I am sure your left field question has a fancy term in the encyclopedia of fallacies, but are you equating Google's crawlers and AI equivalent of humans.
Even if you got an answer to your question, how would it affect the the parents assertion?
Should the internet provider of the person reading the blog post get royalties for the book the person wrote? Should you be paid for your snarky question, as the generator of content?
We shouldn't extend IP protections to general knowledge gleaned is my point. If we start overreaching into that for AI there would be little stopping overreaching into that for humans.
There is a reasonable risk that future research material will not be publicly available by the traditional copyright system. Effectively an "uber" google could leverage all previous content to answer your query severely limiting the utility of producing any new content or maintaining accessibility to pre-existing content.
If you break the distribution model of content producers there won't be any new content, and the old content will simply rot away.
Record disks broke the distribution of taverns and pubs.
Radio broke the distribution model of record disks.

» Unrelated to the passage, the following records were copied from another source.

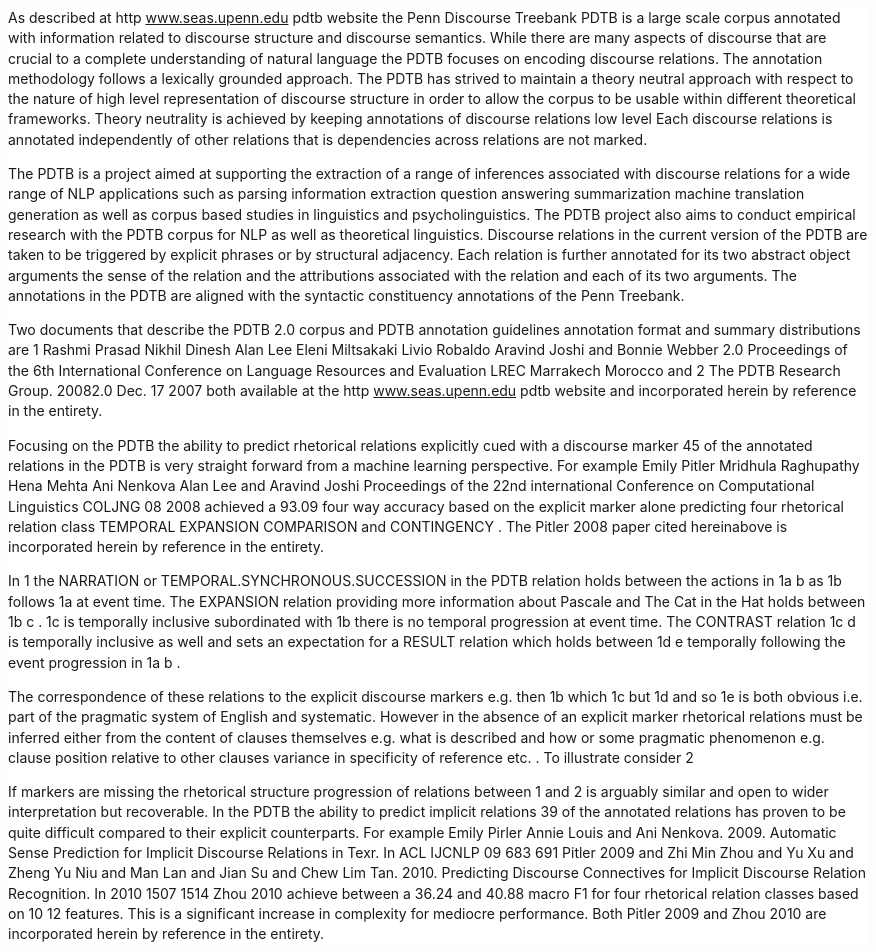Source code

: As described at http www.seas.upenn.edu pdtb website the Penn Discourse Treebank PDTB is a large scale corpus annotated with information related to discourse structure and discourse semantics. While there are many aspects of discourse that are crucial to a complete understanding of natural language the PDTB focuses on encoding discourse relations. The annotation methodology follows a lexically grounded approach. The PDTB has strived to maintain a theory neutral approach with respect to the nature of high level representation of discourse structure in order to allow the corpus to be usable within different theoretical frameworks. Theory neutrality is achieved by keeping annotations of discourse relations low level Each discourse relations is annotated independently of other relations that is dependencies across relations are not marked.

The PDTB is a project aimed at supporting the extraction of a range of inferences associated with discourse relations for a wide range of NLP applications such as parsing information extraction question answering summarization machine translation generation as well as corpus based studies in linguistics and psycholinguistics. The PDTB project also aims to conduct empirical research with the PDTB corpus for NLP as well as theoretical linguistics. Discourse relations in the current version of the PDTB are taken to be triggered by explicit phrases or by structural adjacency. Each relation is further annotated for its two abstract object arguments the sense of the relation and the attributions associated with the relation and each of its two arguments. The annotations in the PDTB are aligned with the syntactic constituency annotations of the Penn Treebank.

Two documents that describe the PDTB 2.0 corpus and PDTB annotation guidelines annotation format and summary distributions are 1 Rashmi Prasad Nikhil Dinesh Alan Lee Eleni Miltsakaki Livio Robaldo Aravind Joshi and Bonnie Webber 2.0 Proceedings of the 6th International Conference on Language Resources and Evaluation LREC Marrakech Morocco and 2 The PDTB Research Group. 20082.0 Dec. 17 2007 both available at the http www.seas.upenn.edu pdtb website and incorporated herein by reference in the entirety.

Focusing on the PDTB the ability to predict rhetorical relations explicitly cued with a discourse marker 45 of the annotated relations in the PDTB is very straight forward from a machine learning perspective. For example Emily Pitler Mridhula Raghupathy Hena Mehta Ani Nenkova Alan Lee and Aravind Joshi Proceedings of the 22nd international Conference on Computational Linguistics COLJNG 08 2008 achieved a 93.09 four way accuracy based on the explicit marker alone predicting four rhetorical relation class TEMPORAL EXPANSION COMPARISON and CONTINGENCY . The Pitler 2008 paper cited hereinabove is incorporated herein by reference in the entirety.

In 1 the NARRATION or TEMPORAL.SYNCHRONOUS.SUCCESSION in the PDTB relation holds between the actions in 1a b as 1b follows 1a at event time. The EXPANSION relation providing more information about Pascale and The Cat in the Hat holds between 1b c . 1c is temporally inclusive subordinated with 1b there is no temporal progression at event time. The CONTRAST relation 1c d is temporally inclusive as well and sets an expectation for a RESULT relation which holds between 1d e temporally following the event progression in 1a b .

The correspondence of these relations to the explicit discourse markers e.g. then 1b which 1c but 1d and so 1e is both obvious i.e. part of the pragmatic system of English and systematic. However in the absence of an explicit marker rhetorical relations must be inferred either from the content of clauses themselves e.g. what is described and how or some pragmatic phenomenon e.g. clause position relative to other clauses variance in specificity of reference etc. . To illustrate consider 2 

If markers are missing the rhetorical structure progression of relations between 1 and 2 is arguably similar and open to wider interpretation but recoverable. In the PDTB the ability to predict implicit relations 39 of the annotated relations has proven to be quite difficult compared to their explicit counterparts. For example Emily Pirler Annie Louis and Ani Nenkova. 2009. Automatic Sense Prediction for Implicit Discourse Relations in Texr. In ACL IJCNLP 09 683 691 Pitler 2009 and Zhi Min Zhou and Yu Xu and Zheng Yu Niu and Man Lan and Jian Su and Chew Lim Tan. 2010. Predicting Discourse Connectives for Implicit Discourse Relation Recognition. In 2010 1507 1514 Zhou 2010 achieve between a 36.24 and 40.88 macro F1 for four rhetorical relation classes based on 10 12 features. This is a significant increase in complexity for mediocre performance. Both Pitler 2009 and Zhou 2010 are incorporated herein by reference in the entirety.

YouTube broke the distribution model of old content producers.
People still make music and more content than ever before. People are not gonna suddenly stop generating knowledge because of Wikipedia. The prediction that "there won't be any new content" is hyperbolic and just plain wrong as demonstrated by history.

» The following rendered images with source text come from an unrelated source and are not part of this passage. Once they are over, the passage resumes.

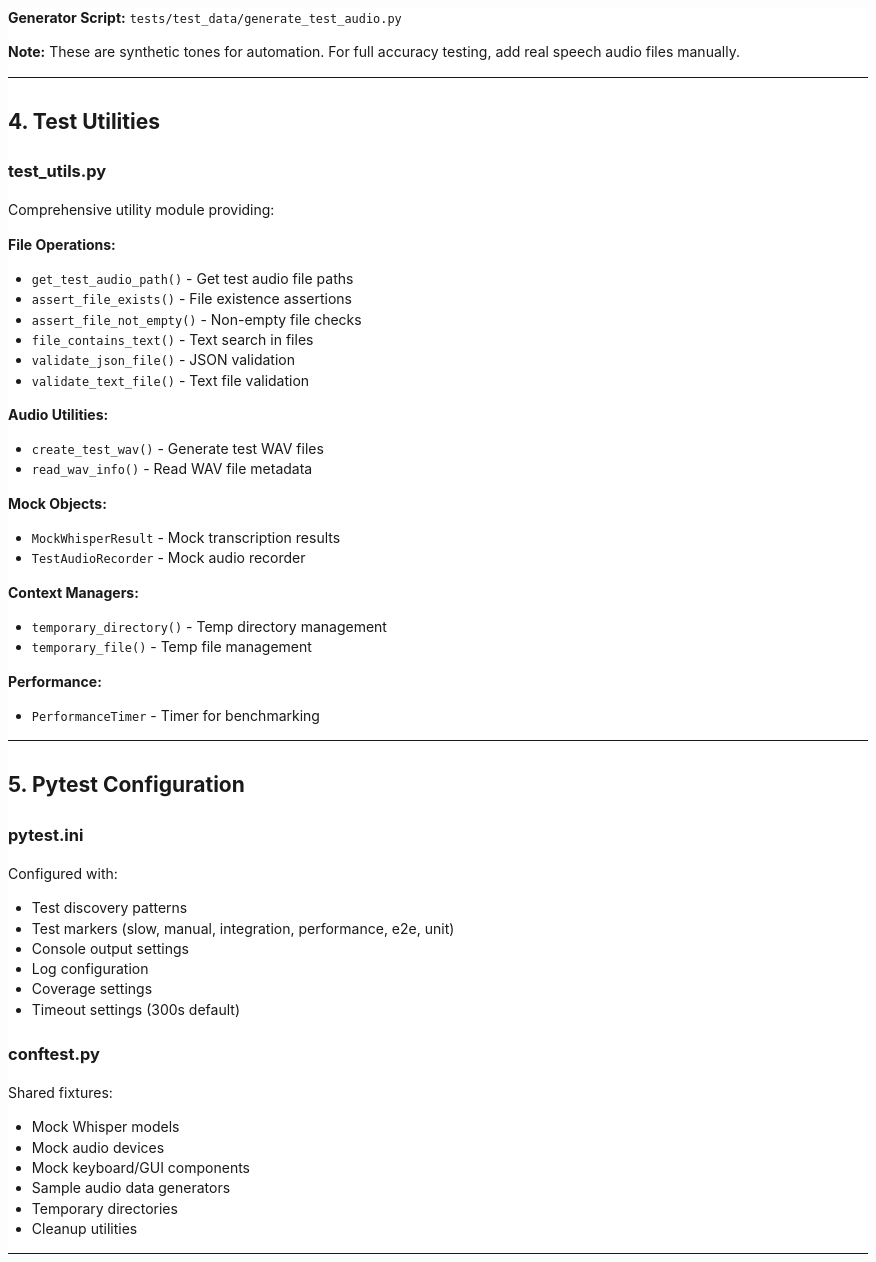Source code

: **Generator Script:** `tests/test_data/generate_test_audio.py`

**Note:** These are synthetic tones for automation. For full accuracy testing, add real speech audio files manually.

---

## 4. Test Utilities

### test_utils.py

Comprehensive utility module providing:

**File Operations:**
- `get_test_audio_path()` - Get test audio file paths
- `assert_file_exists()` - File existence assertions
- `assert_file_not_empty()` - Non-empty file checks
- `file_contains_text()` - Text search in files
- `validate_json_file()` - JSON validation
- `validate_text_file()` - Text file validation

**Audio Utilities:**
- `create_test_wav()` - Generate test WAV files
- `read_wav_info()` - Read WAV file metadata

**Mock Objects:**
- `MockWhisperResult` - Mock transcription results
- `TestAudioRecorder` - Mock audio recorder

**Context Managers:**
- `temporary_directory()` - Temp directory management
- `temporary_file()` - Temp file management

**Performance:**
- `PerformanceTimer` - Timer for benchmarking

---

## 5. Pytest Configuration

### pytest.ini

Configured with:
- Test discovery patterns
- Test markers (slow, manual, integration, performance, e2e, unit)
- Console output settings
- Log configuration
- Coverage settings
- Timeout settings (300s default)

### conftest.py

Shared fixtures:
- Mock Whisper models
- Mock audio devices
- Mock keyboard/GUI components
- Sample audio data generators
- Temporary directories
- Cleanup utilities

---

When the content people create is pushed aside and instead used by a giant corp. without any payment, it is safe to assume that people will stop writing content.
Books are typically paid for indeed (even if you get them through a library etc.).

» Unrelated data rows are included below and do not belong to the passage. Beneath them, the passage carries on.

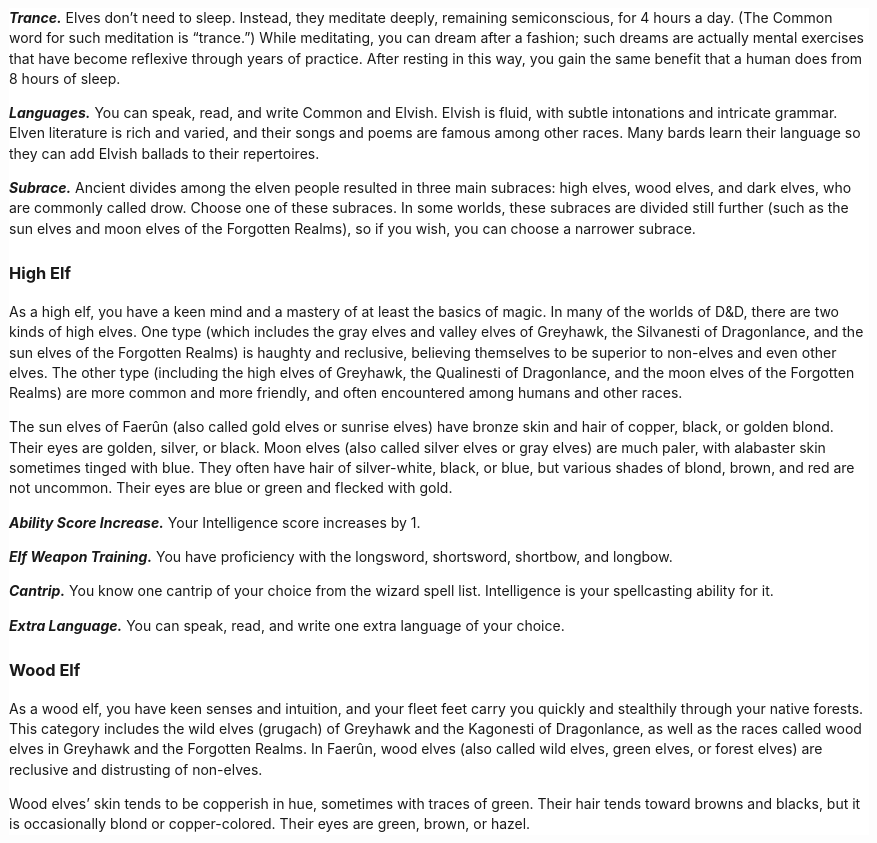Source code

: _**Trance.**_ Elves don’t need to sleep. Instead, they meditate deeply, remaining semiconscious, for 4 hours a day. (The Common word for such meditation is “trance.”) While meditating, you can dream after a fashion; such dreams are actually mental exercises that have become reflexive through years of practice. After resting in this way, you gain the same benefit that a human does from 8 hours of sleep.

_**Languages.**_ You can speak, read, and write Common and Elvish. Elvish is fluid, with subtle intonations and intricate grammar. Elven literature is rich and varied, and their songs and poems are famous among other races. Many bards learn their language so they can add Elvish ballads to their repertoires.

_**Subrace.**_ Ancient divides among the elven people resulted in three main subraces: high elves, wood elves, and dark elves, who are commonly called drow. Choose one of these subraces. In some worlds, these subraces are divided still further (such as the sun elves and moon elves of the Forgotten Realms), so if you wish, you can choose a narrower subrace.

### [](https://www.dndbeyond.com/sources/dnd/phb-2014/races#HighElf)High Elf

As a high elf, you have a keen mind and a mastery of at least the basics of magic. In many of the worlds of D&D, there are two kinds of high elves. One type (which includes the gray elves and valley elves of Greyhawk, the Silvanesti of Dragonlance, and the sun elves of the Forgotten Realms) is haughty and reclusive, believing themselves to be superior to non-elves and even other elves. The other type (including the high elves of Greyhawk, the Qualinesti of Dragonlance, and the moon elves of the Forgotten Realms) are more common and more friendly, and often encountered among humans and other races.

The sun elves of Faerûn (also called gold elves or sunrise elves) have bronze skin and hair of copper, black, or golden blond. Their eyes are golden, silver, or black. Moon elves (also called silver elves or gray elves) are much paler, with alabaster skin sometimes tinged with blue. They often have hair of silver-white, black, or blue, but various shades of blond, brown, and red are not uncommon. Their eyes are blue or green and flecked with gold.

_**Ability Score Increase.**_ Your Intelligence score increases by 1.

_**Elf Weapon Training.**_ You have proficiency with the longsword, shortsword, shortbow, and longbow.

_**Cantrip.**_ You know one cantrip of your choice from the wizard spell list. Intelligence is your spellcasting ability for it.

_**Extra Language.**_ You can speak, read, and write one extra language of your choice.

### [](https://www.dndbeyond.com/sources/dnd/phb-2014/races#WoodElf)Wood Elf

As a wood elf, you have keen senses and intuition, and your fleet feet carry you quickly and stealthily through your native forests. This category includes the wild elves (grugach) of Greyhawk and the Kagonesti of Dragonlance, as well as the races called wood elves in Greyhawk and the Forgotten Realms. In Faerûn, wood elves (also called wild elves, green elves, or forest elves) are reclusive and distrusting of non-elves.

Wood elves’ skin tends to be copperish in hue, sometimes with traces of green. Their hair tends toward browns and blacks, but it is occasionally blond or copper-colored. Their eyes are green, brown, or hazel.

Blog posts are an edge case, but the rise of paywalled sites indicate that more authors think they should be paid for their work.
The interesting point here is: can a non-free site let Google crawl it in order to be searchable, while not allowing them to exploit their content otherwise?
The site can ask for such a setup, but Google is very much in a position to refuse and just don't index that site, unless it's one of, say, top 1000 sites.
I don't see any legal ground for such a limitation, so I can't imagine what would e.g. eBay or Walmart put in their suit if they tried to put such a limitation and then saw Google not honor it. Maybe someone with a legal background could comment.
There isn't currently a legal ground for that (in the US). The context of this thread, though, was to propose that such grounds ought to be introduced by the legislature.
I can see the rationale but at some point Google needs to make money on what it contributes to the picture.
On one hand, Google is in large part responsible for the idea that they’re just a free service and anyone can use them without payment, so they’ve trained users to in essence think of them as a non-profit utility which they’re obviously not.
On the other hand, how do you allocate Google’s value when no-one has ever paid for it or been asked to pay for it?
You can legislate Google into the ground (unlikely, but theoretically possible), but what would replace it? Any other similar service operating at their scale would need to make money too.
I don't know if this is actually true or not but I suspect that a big part of their thinking is that "we are just presenting 'facts' and facts are not subject to copyright laws".
Forgive the analogy but that sounds like a parasitic relationship, and one that might kill off, or at least impoverish, its host. Even if Google isn't doing that, the potential exists. The counter is paywall, I suppose.